Tuesday, August 10, 2010

Irritated by people more talented than myself.

There, I admitted it. Lots of people are more talented/ intelligent/ socially adaptable/ essentially better than I can ever hope to be. And some of them irritate the gadobeepers out of me (“Gadobeepers”-- yup, I just invented that, don’t ask me what it means, I don’t know either.); but that’s just because they’re wasting it.


I walk around inside a mall targeting the A & B markets on my way to the bus terminal -- clearly, that mall is not for me-- and some wise guy in charge of the PA system decides to play a CD of acoustic renditions of otherwise perfectly not-disgusting songs if A) the songs weren’t being sung by girls with fake American accents and B) the songs themselves actually sound better than the original versions. But A) they are, and B) they don’t.
This is annoying enough on its own, until you realize that if they could muster that much courage to make themselves look (and sound) foolish, then they could’ve expended that same courage to do something original, and help make the music industry better.

If you’re like me, and you’ve wanted to learn to play at least one musical instrument decently all your life and still haven’t, you’d be irritated too.

They say that to be an expert at something you’d have to devote at least 10,000 hours practicing it, whatever ‘it’ is. Ten thousand hours. Ten thousand. Now, I’m no mathematician, but since that’s the number for reaching ‘expert’ level, then to achieve ‘mediocre’ you’d at least have to attain half of that. So, 5,000 hours of, say, guitar practice, and you take all you’ve learned using all that time and proceed to make a ridiculous boy-girl duet of Taylor Swift’s “Love Story”? Seriously?

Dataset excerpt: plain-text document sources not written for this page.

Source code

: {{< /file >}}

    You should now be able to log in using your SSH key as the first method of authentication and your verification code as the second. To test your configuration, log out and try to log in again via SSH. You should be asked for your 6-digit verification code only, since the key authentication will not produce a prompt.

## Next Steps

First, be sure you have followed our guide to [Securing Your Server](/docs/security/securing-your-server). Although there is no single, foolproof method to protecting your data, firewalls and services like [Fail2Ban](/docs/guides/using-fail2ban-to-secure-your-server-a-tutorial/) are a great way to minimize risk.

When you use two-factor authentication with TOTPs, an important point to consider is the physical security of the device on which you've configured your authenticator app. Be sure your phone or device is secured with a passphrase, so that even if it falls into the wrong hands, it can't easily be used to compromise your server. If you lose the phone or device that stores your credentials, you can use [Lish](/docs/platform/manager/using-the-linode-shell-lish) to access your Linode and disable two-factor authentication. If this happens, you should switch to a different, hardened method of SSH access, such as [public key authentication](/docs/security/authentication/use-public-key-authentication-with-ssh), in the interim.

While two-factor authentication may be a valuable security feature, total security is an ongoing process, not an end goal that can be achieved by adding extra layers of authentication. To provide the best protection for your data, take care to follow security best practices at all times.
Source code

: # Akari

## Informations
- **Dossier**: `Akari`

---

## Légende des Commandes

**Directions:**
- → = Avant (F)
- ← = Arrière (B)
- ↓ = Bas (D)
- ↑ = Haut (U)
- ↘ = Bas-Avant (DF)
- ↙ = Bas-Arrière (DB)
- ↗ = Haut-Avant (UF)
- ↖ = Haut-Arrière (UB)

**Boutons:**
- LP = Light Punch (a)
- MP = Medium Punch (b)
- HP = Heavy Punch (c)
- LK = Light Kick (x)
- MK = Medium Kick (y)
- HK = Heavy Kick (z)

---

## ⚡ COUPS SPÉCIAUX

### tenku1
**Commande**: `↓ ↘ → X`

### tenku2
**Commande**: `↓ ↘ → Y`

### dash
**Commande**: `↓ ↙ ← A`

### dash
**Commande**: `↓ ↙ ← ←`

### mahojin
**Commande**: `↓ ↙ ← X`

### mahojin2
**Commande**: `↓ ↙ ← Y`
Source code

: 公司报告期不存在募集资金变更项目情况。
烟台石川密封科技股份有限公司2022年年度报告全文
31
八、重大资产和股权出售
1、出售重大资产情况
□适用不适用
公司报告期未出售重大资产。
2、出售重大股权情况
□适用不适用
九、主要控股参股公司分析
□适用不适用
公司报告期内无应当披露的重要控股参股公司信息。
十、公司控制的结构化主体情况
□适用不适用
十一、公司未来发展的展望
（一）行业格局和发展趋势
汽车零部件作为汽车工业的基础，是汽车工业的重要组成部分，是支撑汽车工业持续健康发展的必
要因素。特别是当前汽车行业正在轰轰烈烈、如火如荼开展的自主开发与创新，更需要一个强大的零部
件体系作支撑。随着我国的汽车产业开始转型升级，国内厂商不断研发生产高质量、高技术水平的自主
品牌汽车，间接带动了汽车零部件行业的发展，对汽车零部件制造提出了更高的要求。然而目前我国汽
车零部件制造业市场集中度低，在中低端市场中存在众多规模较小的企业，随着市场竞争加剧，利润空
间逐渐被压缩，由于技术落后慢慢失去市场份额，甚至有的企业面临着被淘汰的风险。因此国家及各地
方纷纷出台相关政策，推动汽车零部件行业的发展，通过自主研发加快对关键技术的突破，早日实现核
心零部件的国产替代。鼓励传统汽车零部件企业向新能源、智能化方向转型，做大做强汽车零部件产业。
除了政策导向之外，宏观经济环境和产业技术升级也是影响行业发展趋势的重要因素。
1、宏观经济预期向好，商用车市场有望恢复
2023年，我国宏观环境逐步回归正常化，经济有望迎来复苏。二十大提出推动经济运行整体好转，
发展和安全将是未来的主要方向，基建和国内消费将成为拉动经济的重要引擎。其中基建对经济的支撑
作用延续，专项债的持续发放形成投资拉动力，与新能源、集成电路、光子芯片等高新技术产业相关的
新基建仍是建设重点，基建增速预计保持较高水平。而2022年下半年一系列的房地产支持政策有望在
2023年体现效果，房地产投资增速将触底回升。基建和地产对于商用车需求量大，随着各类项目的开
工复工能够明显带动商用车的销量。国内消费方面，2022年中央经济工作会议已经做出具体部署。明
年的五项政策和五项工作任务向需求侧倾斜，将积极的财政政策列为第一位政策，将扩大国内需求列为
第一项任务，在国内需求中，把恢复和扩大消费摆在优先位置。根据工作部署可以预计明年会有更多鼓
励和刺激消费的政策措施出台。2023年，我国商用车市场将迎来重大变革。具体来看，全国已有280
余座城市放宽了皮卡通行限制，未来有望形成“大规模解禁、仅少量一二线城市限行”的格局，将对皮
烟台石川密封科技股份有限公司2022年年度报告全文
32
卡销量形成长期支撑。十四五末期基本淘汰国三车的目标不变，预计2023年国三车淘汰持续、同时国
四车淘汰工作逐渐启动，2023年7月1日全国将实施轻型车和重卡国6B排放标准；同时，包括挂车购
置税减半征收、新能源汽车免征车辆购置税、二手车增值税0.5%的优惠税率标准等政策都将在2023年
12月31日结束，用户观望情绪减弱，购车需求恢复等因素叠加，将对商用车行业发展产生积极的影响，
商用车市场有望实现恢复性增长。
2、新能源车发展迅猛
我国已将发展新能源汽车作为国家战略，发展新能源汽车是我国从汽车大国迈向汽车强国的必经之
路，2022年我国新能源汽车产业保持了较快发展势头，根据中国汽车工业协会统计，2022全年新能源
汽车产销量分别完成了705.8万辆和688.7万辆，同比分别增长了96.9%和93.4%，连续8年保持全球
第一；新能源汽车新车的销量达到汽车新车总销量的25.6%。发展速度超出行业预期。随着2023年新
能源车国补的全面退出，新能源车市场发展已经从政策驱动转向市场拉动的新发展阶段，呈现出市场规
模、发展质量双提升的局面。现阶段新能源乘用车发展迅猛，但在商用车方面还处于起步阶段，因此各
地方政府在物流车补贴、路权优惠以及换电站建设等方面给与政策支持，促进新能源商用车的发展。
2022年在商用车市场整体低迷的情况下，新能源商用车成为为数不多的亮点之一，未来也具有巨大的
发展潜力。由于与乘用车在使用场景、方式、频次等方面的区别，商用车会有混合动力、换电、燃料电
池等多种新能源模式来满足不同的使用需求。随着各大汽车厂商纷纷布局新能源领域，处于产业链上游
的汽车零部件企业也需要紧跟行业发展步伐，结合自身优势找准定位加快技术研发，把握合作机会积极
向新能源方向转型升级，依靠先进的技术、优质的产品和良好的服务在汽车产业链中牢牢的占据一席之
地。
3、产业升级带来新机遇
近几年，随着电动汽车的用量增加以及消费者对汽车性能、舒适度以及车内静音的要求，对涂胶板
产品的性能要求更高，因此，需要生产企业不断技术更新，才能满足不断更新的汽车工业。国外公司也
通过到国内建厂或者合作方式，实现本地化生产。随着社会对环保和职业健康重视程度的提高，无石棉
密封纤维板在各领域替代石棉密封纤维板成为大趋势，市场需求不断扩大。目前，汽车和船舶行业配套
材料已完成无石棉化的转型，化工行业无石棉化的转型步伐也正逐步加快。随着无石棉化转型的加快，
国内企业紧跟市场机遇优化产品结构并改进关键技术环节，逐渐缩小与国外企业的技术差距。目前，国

I understand that you’re just trying to be known, and that the easiest way to break into the biz around here is to be all pretty or hunky or pretty hunky and sing already really popular songs (probably counting on that song’s popularity to pull you along). But making sure that the songs you pick are either really unsuitable for acoustic guitar renditions, or that you make really bad versions? Or, I don’t know, just ignore intellectual property rights altogether and sing it the exact same way with the exact same “adlibs “ thrown in for good measure? How ridiculous can you get?


Oh please don’t let them take that last question seriously and actually try.